PANGANDARAN-Wartaindonesianews. Direktur Eksekutif Saung Aspirasi Sararea (SARASA Institute), Tedi Yusnanda, melaporkan hasil temuan Badan Pemeriksa Keuangan (BPK) kepada Kementerian Dalam Negeri (Kemendagri) terkait dugaan buruknya tata kelola keuangan dan anggaran Pemerintah Kabupaten Pangandaran periode 2022–2024. Berdasarkan laporan audit tersebut, Pemkab Pangandaran diduga berpotensi mengalami kehilangan uang atau kas daerah senilai secara akumulatif sebesar Rp439,47 miliar.
Tedi menjelaskan, temuan tersebut bersumber dari hasil audit BPK yang selama tiga tahun berturut-turut memberikan opini Wajar Dengan Pengecualian (WDP) terhadap laporan keuangan Pemkab Pangandaran, yakni sejak tahun anggaran 2022 hingga 2024, pada masa Pemerintahan Bupati Jeje Wiradinata.
“Selama tiga tahun opini BPK tidak berubah. Ini menunjukkan bahwa tidak ada perbaikan mendasar dalam sistem pengelolaan keuangan daerah. Karena itu, kami mendesak Kemendagri untuk segera menindaklanjuti hasil temuan tersebut,” ujar Tedi saat di hubungi via Seluler, Rabu (23/10/2025).
SARASA Institute, meminta Kemendagri bekerja sama dengan instansi terkait, termasuk Kementerian Keuangan dan Sparat Penegak Hukum, untuk memastikan tindak lanjut hasil audit BPK dilakukan secara administratif maupun hukum sesuai ketentuan perundang-undangan.
“Jika dalam hasil audit itu terdapat indikasi tindak Pidana Korupsi, maka Kemendagri harus berkoordinasi dengan Aparat Penegak Hukum agar penanganannya dilakukan secara transparan dan profesional,” tegas Tedi.
Ia juga menyoroti lemahnya komitmen Kepala Daerah, baik pada masa kepemimpinan sebelumnya maupun yang sedang menjabat saat ini, dalam memperbaiki sistem tata kelola keuangan daerah.
“Baik Bupati sebelumnya maupun yang sekarang belum menunjukkan upaya perubahan signifikan. Padahal, predikat WDP yang berulang ini sudah menjadi alarm bagi Pemerintah Daerah untuk segera berbenah,” tambahnya.
Sementara itu menurutnya, Menteri Keuangan Purbaya Yudhi Sadewa, mengungkapkan bahwa Pemerintah Pusat akan melakukan pemangkasan dana transfer ke daerah (TKD) secara besar-besaran pada tahun 2026. Langkah ini dilakukan menyusul banyaknya temuan penyaluran dana yang tidak tepat sasaran dan bahkan diselewengkan.

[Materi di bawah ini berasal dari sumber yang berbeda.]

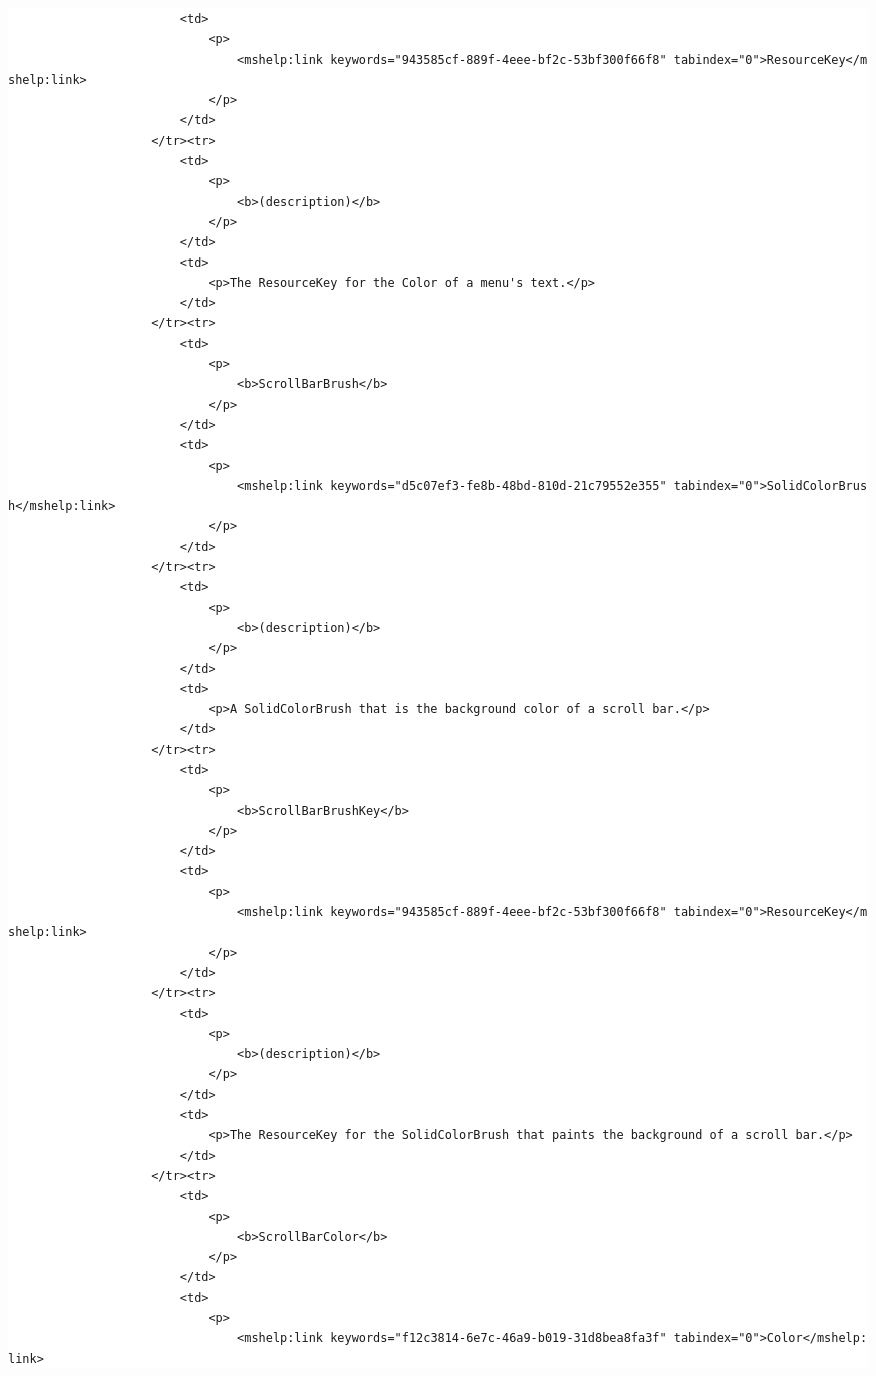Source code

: 							<td>
								<p>
									<mshelp:link keywords="943585cf-889f-4eee-bf2c-53bf300f66f8" tabindex="0">ResourceKey</mshelp:link>
								</p>
							</td>
						</tr><tr>
							<td>
								<p>
									<b>(description)</b>
								</p>
							</td>
							<td>
								<p>The ResourceKey for the Color of a menu's text.</p>
							</td>
						</tr><tr>
							<td>
								<p>
									<b>ScrollBarBrush</b>
								</p>
							</td>
							<td>
								<p>
									<mshelp:link keywords="d5c07ef3-fe8b-48bd-810d-21c79552e355" tabindex="0">SolidColorBrush</mshelp:link>
								</p>
							</td>
						</tr><tr>
							<td>
								<p>
									<b>(description)</b>
								</p>
							</td>
							<td>
								<p>A SolidColorBrush that is the background color of a scroll bar.</p>
							</td>
						</tr><tr>
							<td>
								<p>
									<b>ScrollBarBrushKey</b>
								</p>
							</td>
							<td>
								<p>
									<mshelp:link keywords="943585cf-889f-4eee-bf2c-53bf300f66f8" tabindex="0">ResourceKey</mshelp:link>
								</p>
							</td>
						</tr><tr>
							<td>
								<p>
									<b>(description)</b>
								</p>
							</td>
							<td>
								<p>The ResourceKey for the SolidColorBrush that paints the background of a scroll bar.</p>
							</td>
						</tr><tr>
							<td>
								<p>
									<b>ScrollBarColor</b>
								</p>
							</td>
							<td>
								<p>
									<mshelp:link keywords="f12c3814-6e7c-46a9-b019-31d8bea8fa3f" tabindex="0">Color</mshelp:link>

“Alasan utama pemotongan itu karena banyak penyelewengan. Artinya, tidak semua uang yang disalurkan digunakan sebagaimana mestinya, ujar Purbaya dalam kunjungan kerja ke Surabaya, Jawa Timur, Kamis (2/10/2025)". papar Tedi.
"Purbaya juga menyoroti adanya ketidaksesuaian data keuangan antara Pemerintah Daerah dan perbankan Nasional". tambahnya.
“Kalau Bank Indonesia datanya sudah sistemik, dari seluruh Bank di Indonesia. Kalau di Pemda ada selisih hingga Rp18 triliun, berarti ada yang tidak teliti. Itu harus diinvestigasi, ke mana selisih Rp18 triliun itu,” katanya.
Laporan SARASA Institute tersebut menambah desakan publik agar Pemerintah Pusat melalui Kemendagri dan Kemenkeu meninjau kembali kredibilitas pengelolaan keuangan daerah, khususnya di Kabupaten Pangandaran yang selama tiga tahun terakhir gagal memperbaiki kinerjanya dalam tata kelola anggaran publik.